ASK HERE

seminar class · 02-05-2011, 11:18 AM

[attachment=13209]
Introduction
Due to physical limitations, the clock speed of CPU’s has come to maximum limit. However, the Moore’s Law still holds, which means there still exists the ability to pack more transistors on a chip. The recent trend in the microprocessor industry is to put more cores (processors) into a single chip. Parallelism is the future of computing. Future microprocessor development efforts will continue to concentrate on adding cores rather than increasing single thread performance. One example of this trend is the heterogeneous nine-core Cell broadband engine, the main processor in the Sony Playstation 3 and has also attracted substantial interest from scientific computing community. Similarly the highly parallel graphics processing unit (GPU) is rapidly gaining maturity as a powerful engine for computationally demanding applications. The GPU’s performance and potential offer a great deal of promise for future computing systems, yet the architecture and programming model of the GPU are markedly different than most other commodity single chip processors.
The GPU is designed for a particular class of applications with the following characteristics.
• Computational requirements are large: Real-time rendering requires billions of pixels per second, and each pixel requires hundreds or more operations. GPUs must deliver an enormous amount of compute performance to satisfy the demand of complex real-time applications.
• Parallelism is substantial: Fortunately, the graphics pipeline is well suited for parallelism.
• Throughput is more important than latency: GPU implementations of the graphics pipeline prioritize throughput over latency. The human visual system operates on millisecond time scales, while operations within a modern processor take nanoseconds. This six-order-of-magnitude gap means that the latency of any individual operation is unimportant.

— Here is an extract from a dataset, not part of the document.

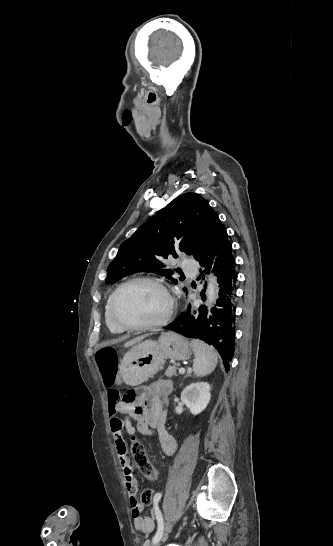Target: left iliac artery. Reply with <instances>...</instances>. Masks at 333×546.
<instances>
[{"label":"left iliac artery","instance_id":"obj_1","mask_svg":"<svg viewBox=\"0 0 333 546\" xmlns=\"http://www.w3.org/2000/svg\"><path fill=\"white\" fill-rule=\"evenodd\" d=\"M157 522H158V529L156 531L155 536L153 537V540H152L153 544L157 543L161 539L164 532V521L162 516L157 517Z\"/></svg>","mask_w":333,"mask_h":546}]
</instances>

Because of the primitive nature of the tools and techniques, the first generation of applications were notable for simply working at all. As the field matured, the techniques became more sophisticated and the comparisons with non-GPU work more rigorous. We are now entering the third stage of GPU computing: building real applications on which GPUs demonstrate an appreciable advantage.
GPU Architecture
The GPU has always been a processor with ample computational resources. The most important recent trend, however, has been exposing that computation to the programmer. Over the past few years, the GPU has evolved from a fixed-function special-purpose processor into a full-fledged parallel programmable processor with additional fixed-function special-purpose functionality. More than ever, the programmable aspects of the processor have taken centre stage.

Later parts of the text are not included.